Summary: Extratemporal seizures originate from the frontal, central, parietal, occipital, and midline regions of the brain. The scalp EEG can show various types of interictal and ictal discharges consisting of spikes, spike and wave sharp waves, paroxysmal fast activity, or rhythmic activity in the β, α, θ, or δ frequency ranges. The discharges can occur as focal, regional, lateralized, or secondarily generalized discharges. Discharges arising from the frontal region are varied and at times complex. Centro‐temporal spikes associated with benign epilepsy of childhood have a characteristic blunt spike and wave appearance. Centro‐parietal spikes can occur in children with benign childhood epilepsy or in association with symptomatic epilepsies at any age. Occipital spike discharges have been seen in young children with visual problems, benign occipital epilepsy of childhood, the Sturge‐Weber syndrome, and other symptomatic or structural lesions involving the occipital lobe. There may be problems with detection of the source of origin of seizures secondary to the anatomy of the various regions, deep foci, small restricted foci, rapid spread of epileptiform discharges, and contaminating effects of muscle and movement artifact. Depth or intracranial recordings may help in further localization of foci.

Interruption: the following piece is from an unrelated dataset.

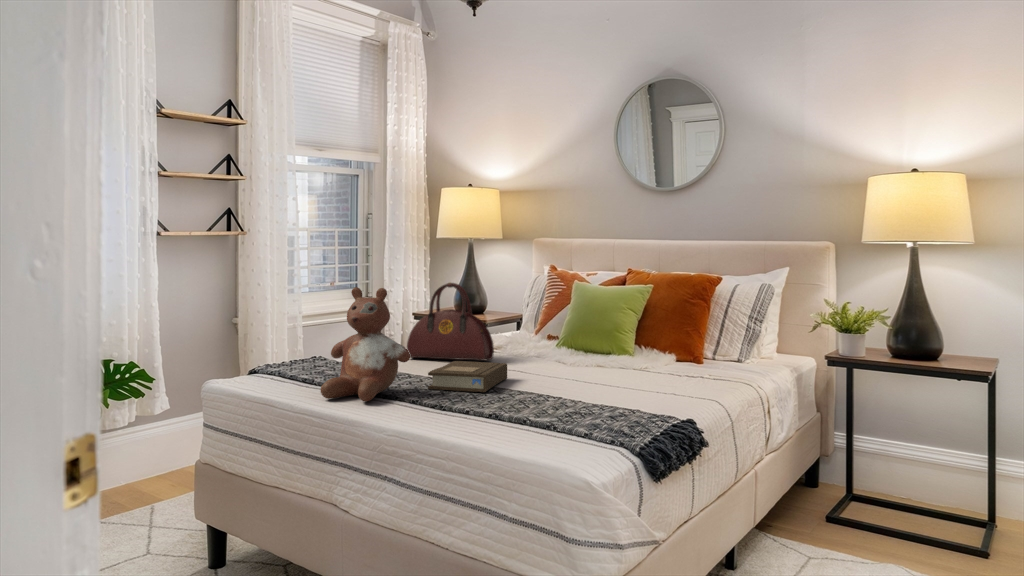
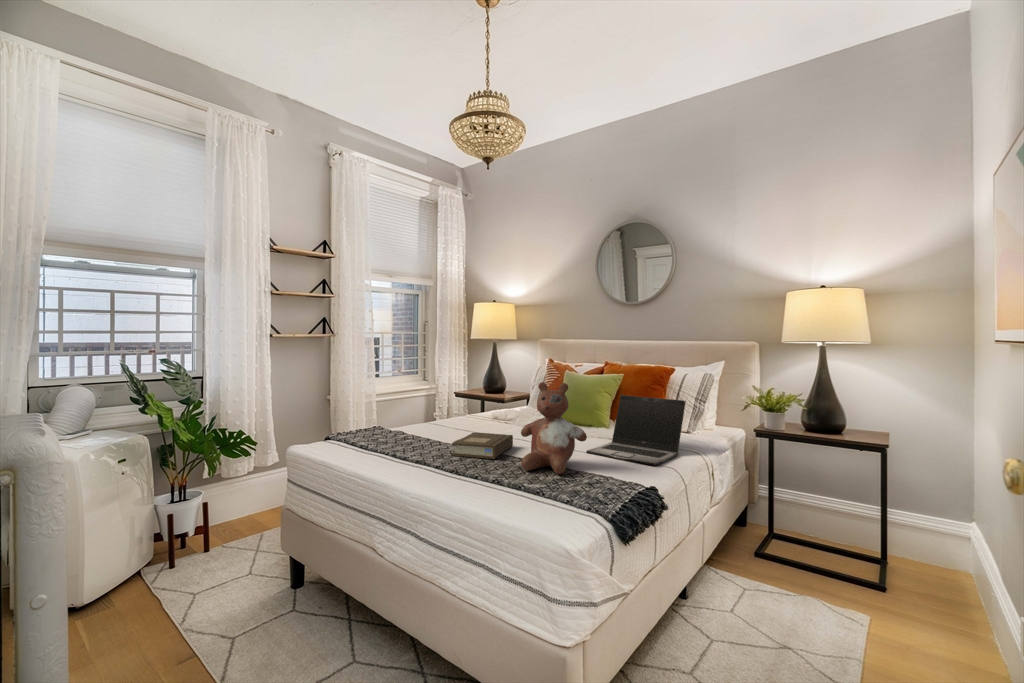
handbag: present [407,283,494,361] -> none [442,372,505,431]
stuffed bear: present [321,287,410,402] -> present [521,382,587,474]
laptop: none [605,311,735,398] -> present [586,395,686,466]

Electroencephalography and Clinical Neurophysiology | 1997

Unusual variants of subclinical rhythmic electrographic discharge of adults (SREDA)

Barbara F. Westmoreland; Donald W. Klass

Since 1981, when we first described a group of patients with subclinical rhythmic electrographic discharge of adults (SREDA), we have seen 108 patients with SREDA. Nineteen of these patients had unusual or atypical features of SREDA. The typical pattern consists of a non-evolving theta rhythm occurring in a widespread manner but maximal over the parietal and posterior temporal regions and lasting for a few seconds to a minute without clinical manifestations or symptoms. The unusual variants consist of predominantly delta frequencies, notched waveforms, a frontal or more focal distribution, a more prolonged duration, and presence during sleep. There was no significant difference in the patient group that had the atypical pattern compared with those with the typical pattern. Although the mechanism of the SREDA is unclear, it appears to represent a benign EEG phenomenon that has little diagnostic significance and should be distinguished from seizure discharges.